There was another event which tended to increase the Papal power in the West, and therefore in England as being part of the West; and that was the sad breach of communion between the East and the West, which took place in 1054, in the time of Pope Leo IX. of Rome, and of the Patriarch Michael Cerularius of Constantinople. The result of that breach of communion was in the West to isolate the Roman see, as the only Apostolic see, of which Western Christians knew anything. Before that breach of communion, Western Christians had been familiar with the idea of the Church Catholic having for its leaders the occupants of five apostolic or at any rate patriarchal sees; namely the Bishops of Rome, Constantinople, Alexandria, Antioch, and Jerusalem. But after 1054, four of these five sees were outside the communion which the Westerns recognized as the only Catholic communion; and consequently the see of Rome towered up alone in its majesty as an Apostolic see, whereas before it had been regarded as only one out of five such sees. The result was that the balance of power in the Church was overthrown; and there were no checks to the inordinate development of the claims of the Pope.

So far as I know, the Church of England had absolutely nothing whatever to do with the breach between the East and the West. In those days the English people, living on their island, were very much cut off from the movements of thought and the great events which might be happening on the Continent. We English in all probability did not hear about the cessation of inter-communion between the East and the West until several years after that event took place; and when we did hear about it, we could only have heard the Pope's account of the matter. Unless I am much mistaken, it was the exorbitant and ever-growing claims of the Pope, which were the real cause which led to the sad division of Christendom. And in the eleventh and twelfth and following centuries, the general acceptance of the forged decretals made it almost impossible for Western Christians to realize how baseless and how wrong those claims were.

I shall not say much about the four centuries of Papal domination in England, which lasted from the twelfth to the sixteenth century. The Papal tyranny was so grievous, and the Papal court was so covetous and greedy, that, long before we English broke away from the Pope, we were driven to make very stringent laws to restrain his monstrous claims and his extortionate exactions. According to our ancient customs and laws, when a see was vacant, the new Bishop was to be elected by the Dean and Chapter of the Cathedral Church of the diocese; and the election was to be confirmed by the Archbishop of the Province with the approval of the King. But during the thirteenth century the Popes began to reserve to themselves the right of filling all benefices of whatever kind, including bishoprics, which should become vacant during the residence of their incumbents at the Papal court. And in the middle of the fourteenth century, in the year 1363, Pope Urban V. reserved to his own appointment and disposition all patriarchal, archiepiscopal, and episcopal sees, which were at that time anywhere and anyhow vacant, or which should become vacant during his lifetime. This same reservation has since the time of Pope Urban been made by all the Popes who have succeeded him. In this way the Popes made an attempt, which was very largely successful, to rob the various Chapters, Metropolitans, and Provincial Synods of Western Christendom of their rights in regard to the election and confirmation of Patriarchs, Archbishops, and Bishops; and by this robbery they not only increased their power, but they also absorbed vast sums of money into their own treasury; because they forced all those, who were to be made Bishops, to pay very heavy fees in order to obtain their appointment. Thus, for example, during the fifteenth century each Archbishop of Canterbury and also each Archbishop of York had to pay on appointment ten thousand florins of gold into the Papal exchequer; and the Bishops of Winchester, a very richly endowed see, had to pay as much as twelve thousand florins of gold.

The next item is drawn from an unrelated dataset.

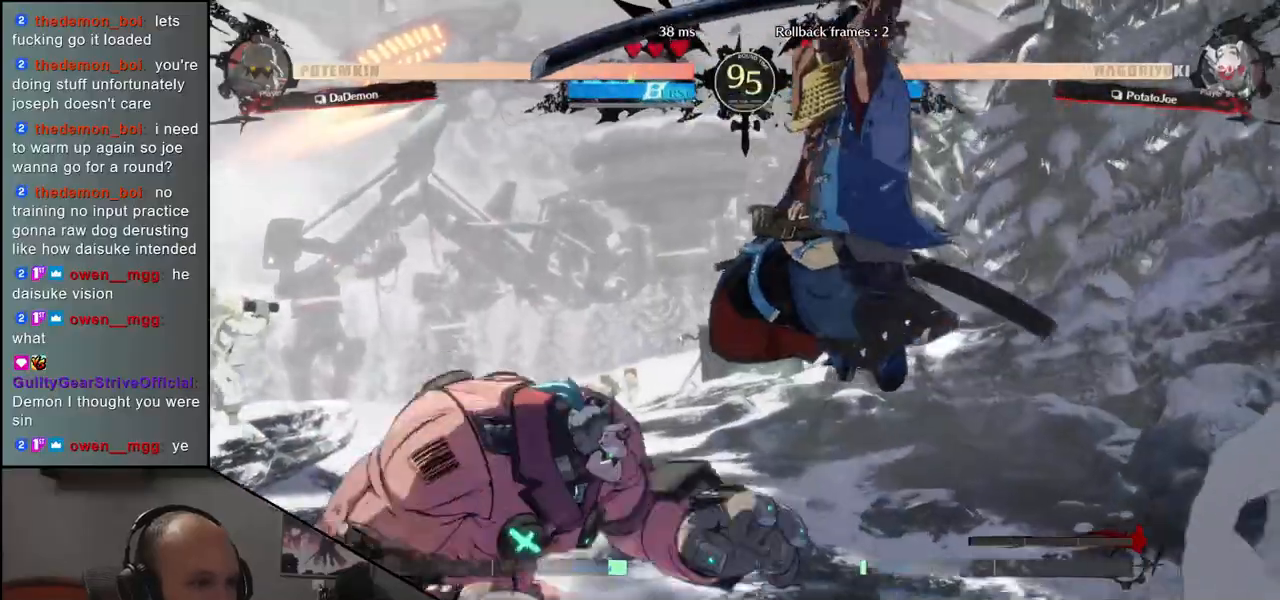
{"buttons": [], "left_stick": "center", "events": [[67, "L1", "up"], [233, "R1", "down"], [317, "R1", "up"], [433, "R1", "down"], [500, "R1", "up"]]}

Against these and other similar proceedings of the Pope, the English Church and the English nation protested strongly. Several Acts of the English Parliament were passed in the fourteenth century, the final effect of which was that, while the Pope still kept up the form of appointing the English Archbishops and Bishops, he always appointed the person whom the King of England named to him. Thus the King was fully established as the real chooser of the Bishops, a function which he retains to this day. Of course both then and now, though the King practically chose and still chooses the Bishops, they do not become Bishops until they have been consecrated by their Metropolitan assisted by other Bishops of the Province; and if a really unworthy person were chosen, consecration would be refused.

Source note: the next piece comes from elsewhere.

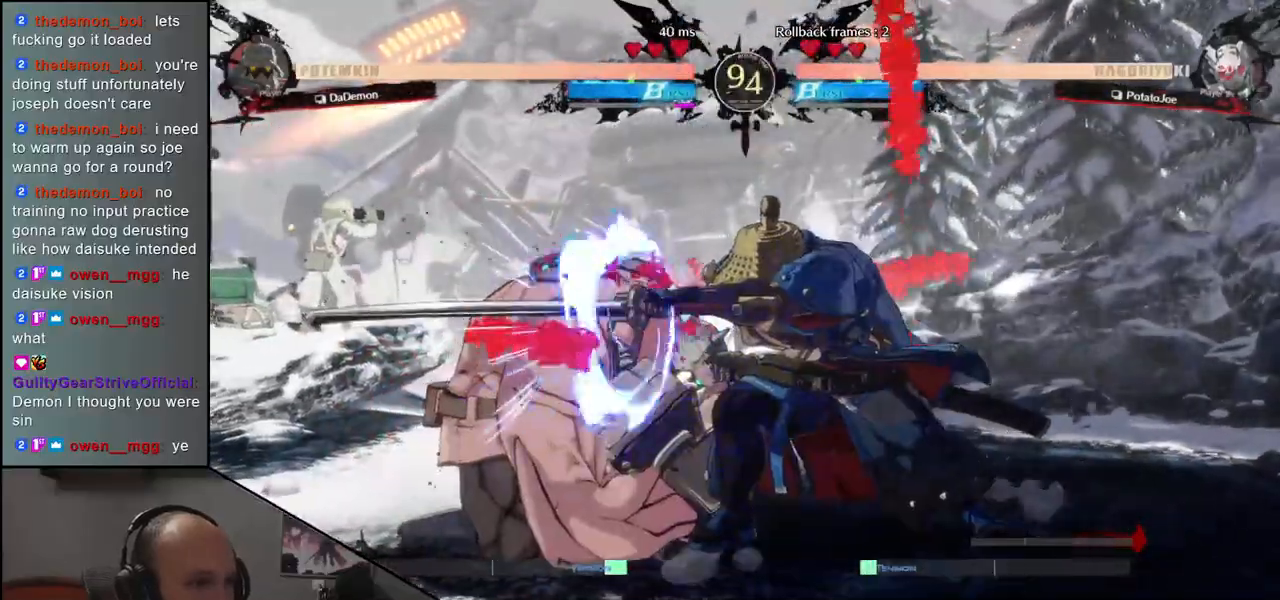
{"buttons": [], "left_stick": "down", "events": [[100, "R1", "up"], [350, "left_stick", "right"], [467, "left_stick", "down"]]}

At the end of the fifteenth century and the beginning of the sixteenth, there were a succession of worldly-minded and in some cases horribly immoral and even unbelieving Popes. I refer to Sixtus IV., Innocent VIII., Alexander VI., Julius II., and Leo X. This continued succession of bad Popes brought the institution of the Papacy into evil repute, and throughout the West prepared men's minds for a revolt from the Papal system. The revolt began in Germany with Luther, and spread from thence to Sweden, Norway and Denmark, to Switzerland, to many parts of France, to Holland, and ultimately to England. But the reformation in England took a very different turn from that which it took on the Continent. There, that is on the Continent, when all reform of the Papacy seemed impossible, men lost heart and lost faith in the Church. They rose in hot rebellion against spiritual wickedness in high places. They overthrew the Church in their anger and manufactured for themselves a new theology and a new organization. They started new Churches having no organic continuity with the ancient Catholic Church which had existed up to that time. In England the movement took quite another shape. Alterations in doctrine did not come for many years. There was no attempt to organize a new Church. There was no rising of the people against their official superiors, "no prophet like Luther to claim their allegiance, no logician like Calvin to dominate their intellects." The English Reformation was carried out by the King and his Parliament acting in conjunction with the Bishops. During the reign of Henry VIII. the main step that was taken was the throwing off of the Papal yoke. We English denied that the Pope had any jurisdiction over the Church of England by the law of Christ. We might have allowed his Patriarchal jurisdiction, conceded to him by the Fathers, because Rome was the Imperial city, or granted to him by Councils, or willingly accepted by us on the ground of our gratitude to the Roman see for having sent to us the missionaries who first preached to us the Gospel. But the Pope would not hear of a mere Patriarchal jurisdiction. He claimed to be the autocratic monarch of the whole Church, by reason of a monarchical authority inherited from S. Peter, and given to S. Peter by Christ.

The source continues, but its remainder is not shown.